Marcos Rubio viaja a Pequim com Donald Trump, mesmo sob sanções chinesas impostas ao senador americano. A medida ocorre no contexto de uma visita de estado de Trump à China, com foco em comércio, Taiwan e IA para as conversas com Xi Jinping. Rubio embarcou no Air Force One em Andrews, conforme confirmação de um funcionário do Departamento de Estado.
O governo chinês parece ter adotado uma solução linguística para o impasse: usar um caractere chinês diferente para representar a sílaba inicial do sobrenome de Rubio.

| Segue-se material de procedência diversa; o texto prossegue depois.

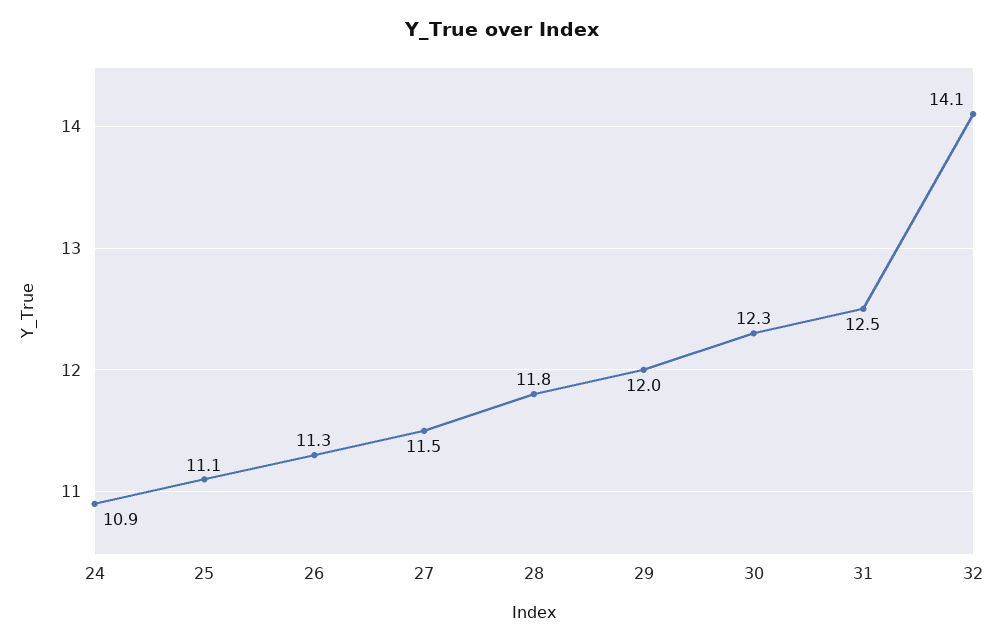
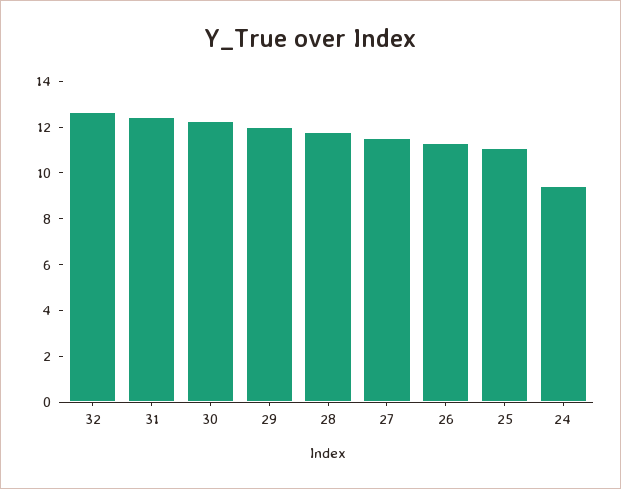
24: 10.9 -> 9.5
32: 14.1 -> 12.5

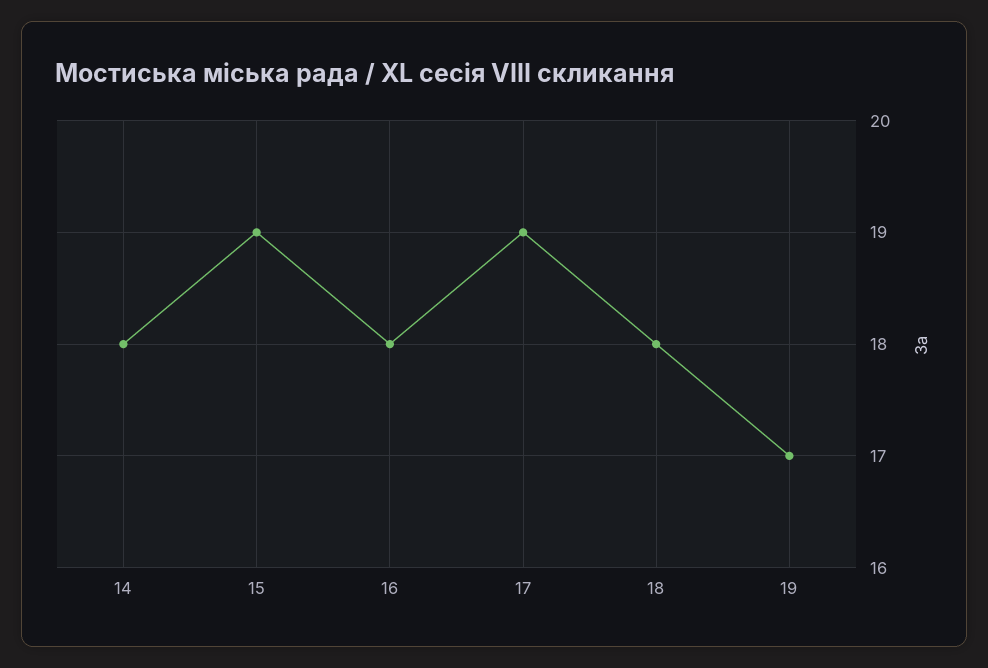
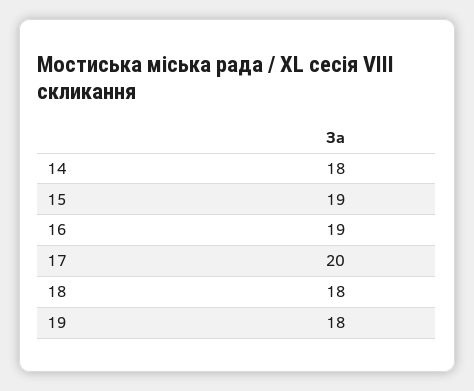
16: 18 -> 19
17: 19 -> 20
19: 17 -> 18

Dois diplomatas afirmam à AFP que a mudança visa contornar a proibição de entrada associada à grafia anterior do nome. Fontes oficiais chinesas ainda não comentaram oficialmente o caso.
Rubio, cubano-americano conhecido por críticas a regimes autoritários, foi um dos autores de sanções contra a China por suposta utilização de trabalho forçado de minorias muçulmanas uiguras e por repressões em Hong Kong. O senador defendia direitos humanos durante sua atuação no Senado, mas tem apoiado Trump na atual gestão em questões de relações comerciais com a China.
No momento, Trump deve chegar a Pequim para um encontro de estado com Xi Jinping, com agenda incluindo comércio, Taiwan e inteligência artificial. Rubio figura como parceiro de viagem de Trump, conforme confirmação do Departamento de Estado. A presença de Rubio sinaliza uma dinâmica complexa entre sanções, diplomacia e cooperação de alto nível. AFP colaborou para a reportagem.